» BRIEF: Write out the records line for line, starting at the line that contains "Where is 王磊 nearest to the value 16?" and stopping after the line that contains "How many distinct data groups are displayed?". Include both of those lines.

» INFORMATION:
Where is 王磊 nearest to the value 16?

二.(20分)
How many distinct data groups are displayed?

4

...

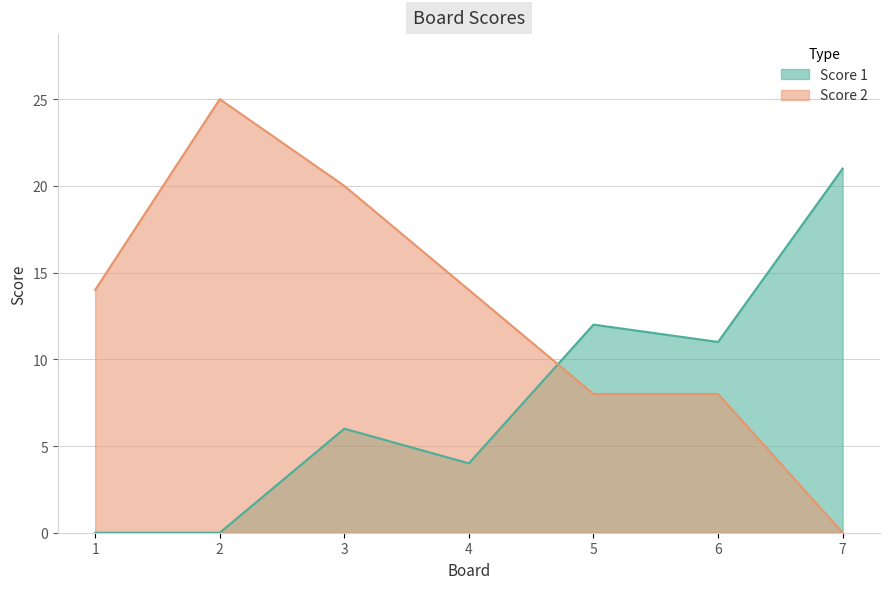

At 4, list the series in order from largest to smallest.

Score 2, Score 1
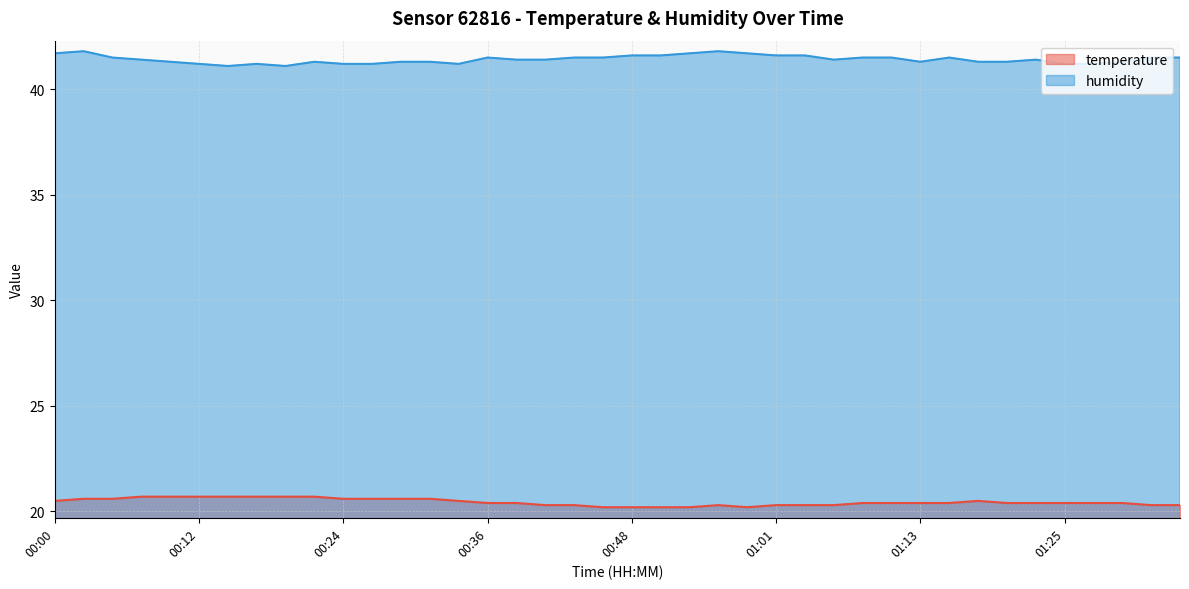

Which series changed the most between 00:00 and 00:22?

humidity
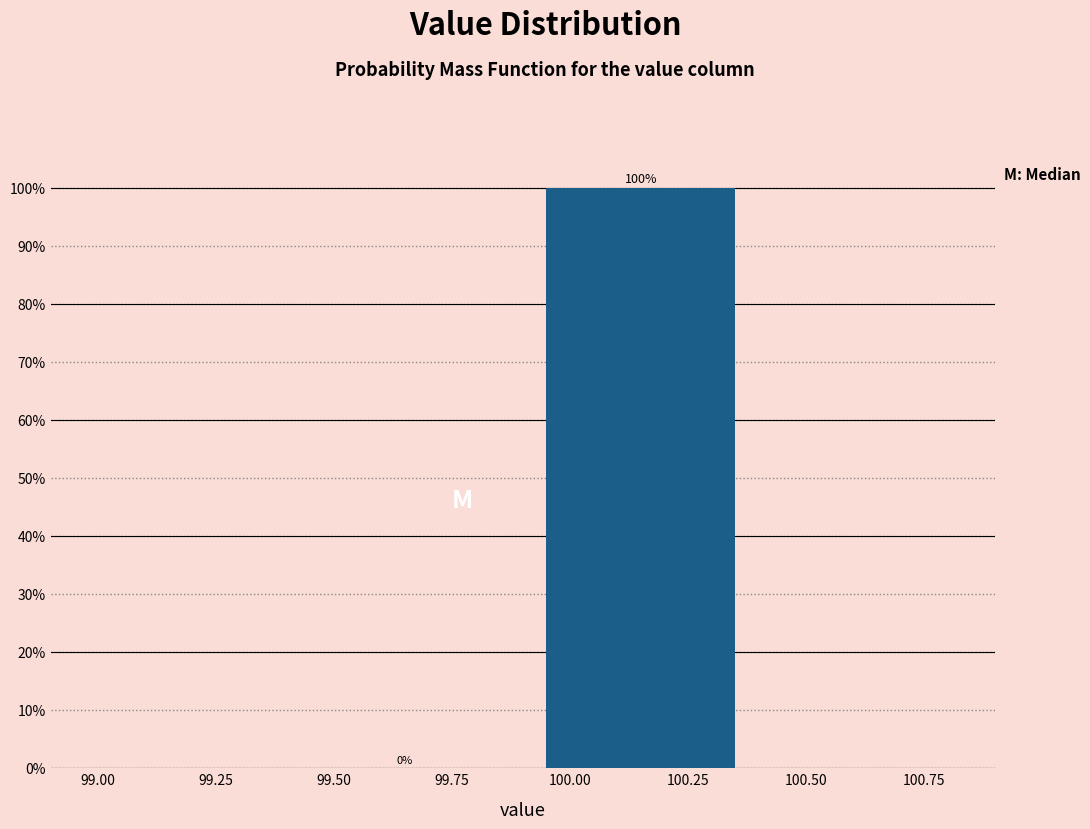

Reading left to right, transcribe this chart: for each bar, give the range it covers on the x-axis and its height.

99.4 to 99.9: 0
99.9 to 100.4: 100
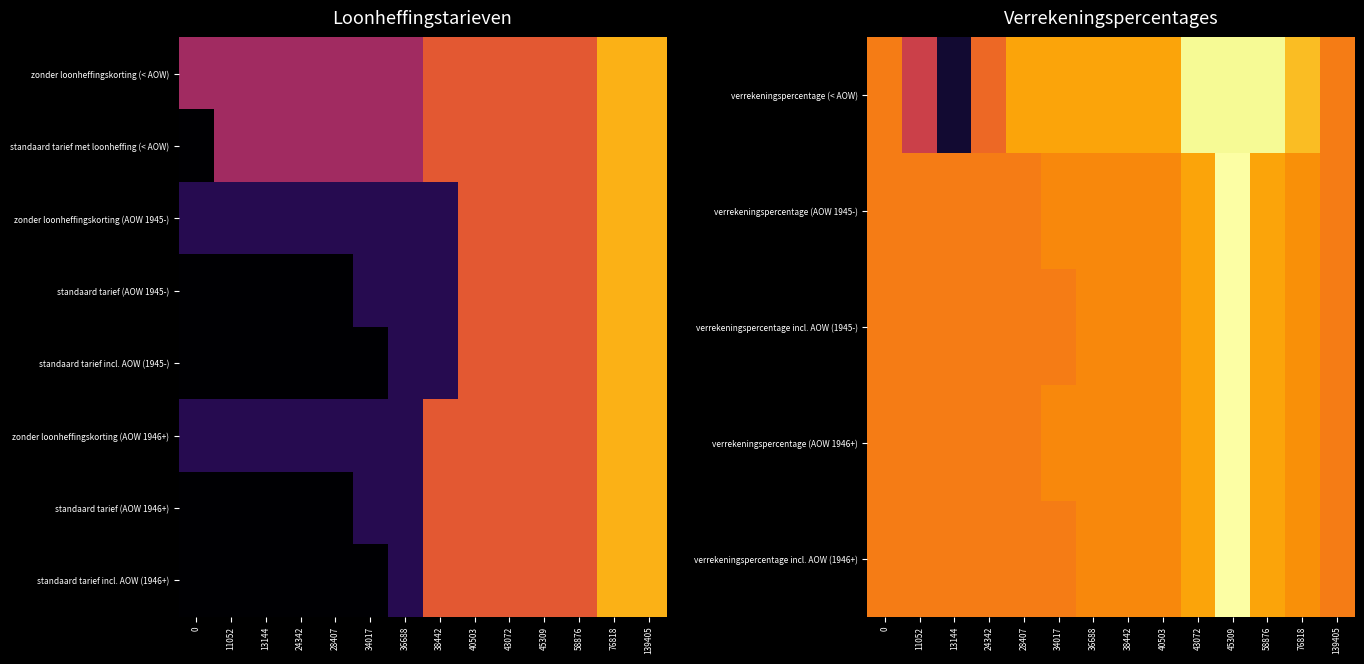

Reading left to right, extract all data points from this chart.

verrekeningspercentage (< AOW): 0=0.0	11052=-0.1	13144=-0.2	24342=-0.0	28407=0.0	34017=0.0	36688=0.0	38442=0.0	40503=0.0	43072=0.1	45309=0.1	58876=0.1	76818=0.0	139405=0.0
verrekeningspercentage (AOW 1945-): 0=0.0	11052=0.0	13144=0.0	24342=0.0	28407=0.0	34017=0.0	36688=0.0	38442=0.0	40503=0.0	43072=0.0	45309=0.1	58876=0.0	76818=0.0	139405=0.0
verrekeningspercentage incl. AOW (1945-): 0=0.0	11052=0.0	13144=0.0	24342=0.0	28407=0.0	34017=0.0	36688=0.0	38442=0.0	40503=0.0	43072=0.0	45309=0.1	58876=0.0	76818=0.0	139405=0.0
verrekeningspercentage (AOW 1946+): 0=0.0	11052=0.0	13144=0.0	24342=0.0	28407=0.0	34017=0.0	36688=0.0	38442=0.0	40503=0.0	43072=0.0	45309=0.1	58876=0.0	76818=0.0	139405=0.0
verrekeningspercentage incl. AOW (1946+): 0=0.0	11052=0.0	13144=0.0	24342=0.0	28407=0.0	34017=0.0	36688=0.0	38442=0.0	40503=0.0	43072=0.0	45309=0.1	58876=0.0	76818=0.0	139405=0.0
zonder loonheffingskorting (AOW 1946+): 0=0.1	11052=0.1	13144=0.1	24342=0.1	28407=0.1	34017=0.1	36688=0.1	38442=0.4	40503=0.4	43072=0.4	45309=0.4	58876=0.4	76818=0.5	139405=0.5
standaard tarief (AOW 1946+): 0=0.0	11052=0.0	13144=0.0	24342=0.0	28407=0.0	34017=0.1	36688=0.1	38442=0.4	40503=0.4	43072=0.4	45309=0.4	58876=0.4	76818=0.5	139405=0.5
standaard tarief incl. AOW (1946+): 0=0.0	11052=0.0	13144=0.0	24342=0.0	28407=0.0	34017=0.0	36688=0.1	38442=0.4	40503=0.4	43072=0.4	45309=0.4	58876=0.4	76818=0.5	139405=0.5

--

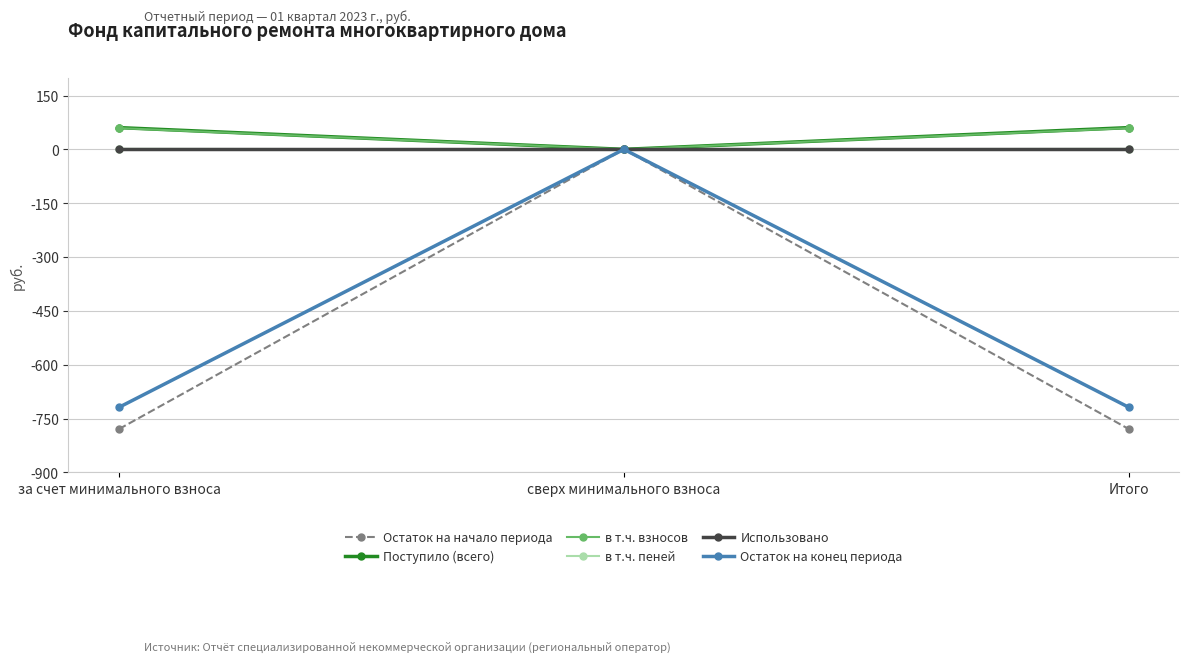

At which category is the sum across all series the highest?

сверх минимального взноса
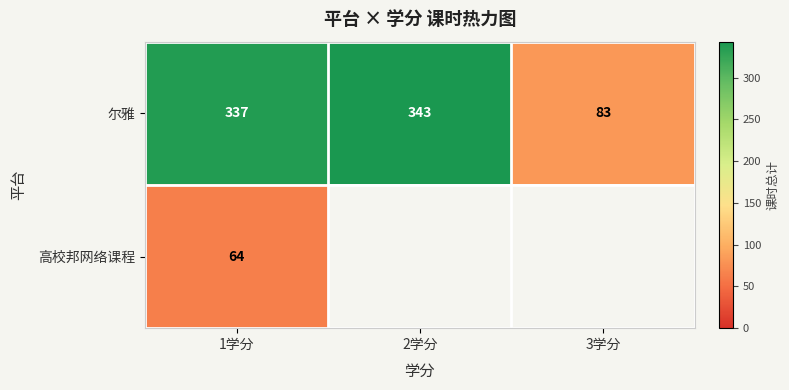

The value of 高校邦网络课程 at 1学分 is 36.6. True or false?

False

» YOUR RESPONSE:
Where is 王磊 nearest to the value 16?

二.(20分)
How many distinct data groups are displayed?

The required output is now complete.